「給孫女做個小木馬。」大姐說。
裘錦程一驚,目光向上,細細打量大姐的眉眼:「您都有孫女了?」
「你覺得我多大歲數?」大姐笑呵呵地問。
「四十多?」裘錦程猜測。
「我五十六了。」大姐,不,應該叫大姨,把圖紙鋪平,扯到裘錦程眼前,「我孫女剛查出來自閉症,六歲了不會叫媽媽,就愛騎木馬。她媽帶她治病花了不少錢,我想著讓娘倆高興點兒。」
裘錦程聽完,覺得辛苦,但看大姨認真畫圖的表情,他又不覺得苦了。

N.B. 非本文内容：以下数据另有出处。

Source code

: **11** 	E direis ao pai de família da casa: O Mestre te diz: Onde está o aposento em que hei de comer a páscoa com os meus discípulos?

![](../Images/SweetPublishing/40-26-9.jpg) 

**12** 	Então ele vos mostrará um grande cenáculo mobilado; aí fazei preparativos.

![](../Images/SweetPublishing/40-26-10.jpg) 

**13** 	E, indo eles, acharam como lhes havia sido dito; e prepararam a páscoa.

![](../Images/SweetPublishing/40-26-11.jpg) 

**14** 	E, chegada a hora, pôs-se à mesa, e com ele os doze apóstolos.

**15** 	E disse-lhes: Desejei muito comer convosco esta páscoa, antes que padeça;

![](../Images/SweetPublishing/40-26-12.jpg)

每個人有每個人的際遇,憐憫的話說出來,反倒會加重苦難的感受,他問:「木馬要刷成什麼顏色?」
「紅色和黃色,我孫女喜歡看日出。」大姨說。
不知不覺,班裡坐滿了人,鋸木聲、敲釘聲、交談聲不絕於耳。裘錦程找到鄭強,說:「我想做個貓屋。」小區裡有三五隻流浪貓,好心的居民們經常投喂,莊綸捉住兩隻帶去絕育。那兩隻貓耳朵剪了標,整天在草坪里曬太陽。冬季天寒地凍,紙箱子常常被拾走賣錢,裘錦程想做兩個木頭貓屋,送給那兩隻貓公公當家。
「有個大姨也在做貓屋,你找她請教請教。」鄭強將裘錦程帶到教室的一角,那裡坐著一位面色陰鬱的中年女性,短髮、方臉,穿著灰綠的棉質坎肩。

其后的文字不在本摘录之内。